Quand le FMI donne raison à la politique monétaire de la BCE

Face à la Réserve fédérale américaine (Fed), la Banque centrale européenne (BCE) est accusée d’agir trop tardivement pour resserrer sa politique monétaire. Mais le FMI pense aussi que les situations américaine et européenne sont différentes, et qu’elles demandent donc des réponses différentes.

Alors que la Fed a déjà commencé à augmenter ses taux directeurs et qu’elle entame ce mois-ci une réduction de son bilan de 95 milliards d’euros, la BCE tarde à agir. La banque de Francfort va cesser une partie de son programme d’achat d’actifs seulement en juillet et procéder à une hausse des taux d’intérêt « quelques semaines plus tard », a affirmé sa directrice, Christine Lagarde. La grande question en Europe est de savoir si les taux seront relevés de 25 ou 50 points et combien de fois, pour arriver à un taux neutre d’ici le mois de septembre. Aux États-Unis, on se pose moins de questions et les taux ont déjà été augmentés de 50 points en mai dernier. La Fed devrait répéter la même action en juillet.

Pourtant, l’inflation galopante semble désormais toucher les deux entités de la même manière. Un temps épargnés, les États-Unis sont à leur tour affectés par des prix de l’énergie élevés. Si l’inflation avait stagné au mois d’avril, elle est repartie à la hausse du côté de l’Atlantique, boostée par l’augmentation des prix des denrées alimentaires et de l’énergie.

La BCE est soumise à beaucoup de pression, aussi bien de la part de certains États membres de la zone euro, comme l’Allemagne, que de l’intérieur. Pourquoi ne pas agir plus vite pour enrayer l’inflation ?

Fed vs BCE

Interrogé ce matin sur BFM TV, l’économiste en chef du FMI, a porté secours à la politique monétaire de la Banque centrale. Pour Pierre-Olivier Gourinchas, la situation reste différente en Europe et aux États-Unis: « La politique monétaire est restée souple longtemps, pas seulement à la BCE. Elle est dans une situation différente de la Fed, puisque la zone euro est plus dépendante des effets de la guerre, du fait de la dépendance énergétique. L’Europe subit un ralentissement très fort de sa croissance lié au choc de la guerre, et la BCE doit naviguer entre la croissance et l’inflation. Elle est aujourd’hui obligée d’intervenir et doit revenir à une politique ‘neutre’, mais il est trop tôt pour dire qu’elle a maintenu sa politique expansionniste trop longtemps. »

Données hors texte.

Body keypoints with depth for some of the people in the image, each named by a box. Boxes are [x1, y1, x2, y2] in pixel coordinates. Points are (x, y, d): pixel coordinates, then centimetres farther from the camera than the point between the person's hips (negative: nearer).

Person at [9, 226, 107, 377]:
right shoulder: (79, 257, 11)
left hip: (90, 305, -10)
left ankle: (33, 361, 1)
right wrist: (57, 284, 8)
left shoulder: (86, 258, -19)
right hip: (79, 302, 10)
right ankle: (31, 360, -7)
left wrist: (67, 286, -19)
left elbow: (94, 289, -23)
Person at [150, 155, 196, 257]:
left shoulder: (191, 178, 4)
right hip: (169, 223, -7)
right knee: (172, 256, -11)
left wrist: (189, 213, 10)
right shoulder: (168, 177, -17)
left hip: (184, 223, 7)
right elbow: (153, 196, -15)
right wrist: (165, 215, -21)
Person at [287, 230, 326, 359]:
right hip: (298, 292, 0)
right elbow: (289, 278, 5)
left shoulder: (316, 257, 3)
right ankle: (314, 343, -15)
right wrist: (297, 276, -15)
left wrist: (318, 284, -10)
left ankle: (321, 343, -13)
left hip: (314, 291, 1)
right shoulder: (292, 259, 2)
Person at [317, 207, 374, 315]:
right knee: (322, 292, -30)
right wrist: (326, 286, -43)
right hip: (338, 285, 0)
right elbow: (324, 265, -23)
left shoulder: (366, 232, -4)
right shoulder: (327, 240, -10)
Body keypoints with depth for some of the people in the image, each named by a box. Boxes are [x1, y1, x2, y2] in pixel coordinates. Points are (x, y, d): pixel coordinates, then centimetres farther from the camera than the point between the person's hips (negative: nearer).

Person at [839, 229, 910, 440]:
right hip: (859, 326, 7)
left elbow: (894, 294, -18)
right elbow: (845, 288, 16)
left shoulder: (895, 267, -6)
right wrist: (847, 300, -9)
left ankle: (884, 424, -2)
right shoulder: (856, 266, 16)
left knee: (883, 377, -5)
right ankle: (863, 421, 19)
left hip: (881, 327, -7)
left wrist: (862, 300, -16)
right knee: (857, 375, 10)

C’est peu ou prou la ligne défendue par Lagarde qui, même avant le début de la guerre en Ukraine, pointait du doigt ces réalités différentes. Un autre exemple: le marché de l’emploi aux États-Unis est en surchauffe avec un taux de chômage très bas de 3,5%, ce qui crée une spirale inflationniste prix-salaire issue du manque de main-d’œuvre sur le marché. Le taux de chômage en Europe est lui en amélioration, mais atteint en moyenne le double: 6,8%, avec des disparités importantes entre les pays, avec près de 13% de chômage pour l’Espagne ou la Grèce. Faire baisser l’inflation en augmentant les taux d’intérêt peut provoquer un ralentissement de la croissance, qui peut affecter à son tour l’emploi. On voit donc qu’ici, les États-Unis ont plus de marge de manœuvre que l’Europe.

Récession

Il y a aussi une forme de pression politique. Augmenter les taux d’intérêt fait augmenter aussi les charges annuelles sur la dette. Une dette qui a explosé avec la crise sanitaire. Les plans de relance ont certes préservé une bonne partie de l’emploi en Europe, mais cela s’est fait au détriment des finances publiques et des dettes, devenues abyssales. Les pays du Sud, mais aussi la France et la Belgique, ont intérêt à ce que la BCE n’augmente pas ses taux de manière trop importante. Au contraire de l’Allemagne qui fait pression pour que la zone euro revienne au plus vite aux critères de base de Maastricht, qui seront pourtant en pause pour une année encore, en 2023.

Le risque majeur bien sûr d’une politique monétaire trop stricte sur les emprunts, c’est le risque de récession. Mais pour le moment, selon l’économiste en chef du FMI, ce n’est toujours pas le scénario privilégié : « Il se peut qu’il y ait une révision significative de nos prévisions de croissance par rapport à ce que nous avions annoncé. La récession est un risque, mais pas un scénario central aujourd’hui. »

Les dangers sont connus: guerre en Ukraine, ralentissement de la chaine d’approvisionnement provoqué par la réponse covid de la Chine ou encore l’augmentation des prix des matières premières. Globalement, les économistes restent très divisés sur la question de la récession, entre les optimistes et les pessimistes, c’est le traditionnel jeu des prévisions.